Light on cosmic mystery

LONDON - Astronomers said yesterday they may have solved a mystery that has baffled them for more than 20 years where do bursts…

LONDON - Astronomers said yesterday they may have solved a mystery that has baffled them for more than 20 years where do bursts of gamma rays come from? Reporting in the science journal, Nature, they said they had seen for the first time a flash of light to match the invisible gamma radiation - which should help them define precisely just where the intriguing outbursts of short wave radiation are coming from.

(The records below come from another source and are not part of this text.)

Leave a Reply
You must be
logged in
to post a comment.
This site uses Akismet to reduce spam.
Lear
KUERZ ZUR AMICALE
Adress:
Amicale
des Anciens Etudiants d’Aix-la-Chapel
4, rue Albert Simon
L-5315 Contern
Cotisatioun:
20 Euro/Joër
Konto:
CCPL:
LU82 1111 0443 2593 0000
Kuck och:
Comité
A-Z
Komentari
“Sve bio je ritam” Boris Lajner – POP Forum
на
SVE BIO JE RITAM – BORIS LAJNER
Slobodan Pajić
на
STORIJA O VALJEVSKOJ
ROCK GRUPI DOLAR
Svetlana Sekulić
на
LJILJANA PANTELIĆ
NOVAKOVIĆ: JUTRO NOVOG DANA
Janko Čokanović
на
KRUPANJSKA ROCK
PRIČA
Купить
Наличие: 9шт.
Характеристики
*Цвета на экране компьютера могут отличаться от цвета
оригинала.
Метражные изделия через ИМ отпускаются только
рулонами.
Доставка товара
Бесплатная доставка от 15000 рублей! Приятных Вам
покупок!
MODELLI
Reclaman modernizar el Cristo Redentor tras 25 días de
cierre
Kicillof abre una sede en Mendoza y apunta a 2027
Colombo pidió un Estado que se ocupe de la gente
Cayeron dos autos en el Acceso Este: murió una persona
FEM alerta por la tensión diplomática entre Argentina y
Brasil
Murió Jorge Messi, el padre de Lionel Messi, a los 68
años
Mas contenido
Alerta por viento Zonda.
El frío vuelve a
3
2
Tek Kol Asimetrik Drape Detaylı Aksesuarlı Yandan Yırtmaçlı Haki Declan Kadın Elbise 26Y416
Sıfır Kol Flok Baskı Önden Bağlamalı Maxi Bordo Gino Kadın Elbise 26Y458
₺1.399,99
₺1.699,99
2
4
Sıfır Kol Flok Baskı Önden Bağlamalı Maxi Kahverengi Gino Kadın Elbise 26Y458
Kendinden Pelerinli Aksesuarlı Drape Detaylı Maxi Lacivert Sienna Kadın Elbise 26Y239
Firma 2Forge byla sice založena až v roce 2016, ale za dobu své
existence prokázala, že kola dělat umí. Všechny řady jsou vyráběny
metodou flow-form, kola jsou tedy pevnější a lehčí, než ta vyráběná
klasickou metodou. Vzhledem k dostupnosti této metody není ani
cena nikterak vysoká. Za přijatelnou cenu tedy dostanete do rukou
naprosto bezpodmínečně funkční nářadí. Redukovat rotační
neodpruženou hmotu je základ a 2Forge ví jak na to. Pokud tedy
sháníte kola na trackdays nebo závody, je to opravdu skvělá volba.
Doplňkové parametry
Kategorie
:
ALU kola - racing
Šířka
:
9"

Dr Jan van Paradijs of the University of Alabama and a team of international colleagues claim the radiation could have come from an explosive collision between two neutron stars at the far end of the universe. His group first saw the burst using a satellite especially made to watch for gamma rays. They were able to turn standard telescopes to the appropriate part of space. There they saw a blur in the sky - a "transient and fading optical source". It lasted for a month before fading out.

Astronomers at the internationally run Isaac Newton Group of telescopes on the Canary island of La Palma also turned their attention to that part of space - and saw the fading blur. They are now analysing the new data to determine whether the gamma rays come from within the Earth's own Milky Way galaxy or from near the edge of the universe.

"If it is indeed a distant galaxy ... gamma ray bursts are confirmed as the brightest objects in the universe," Dr Bohdan Paczynski of Princeton and Dr Ralph Wijers of Cambridge comment in Nature. They say the radiation could come from the collision of two neutron stars - releasing as much energy in a few seconds as the sun does in a billion years.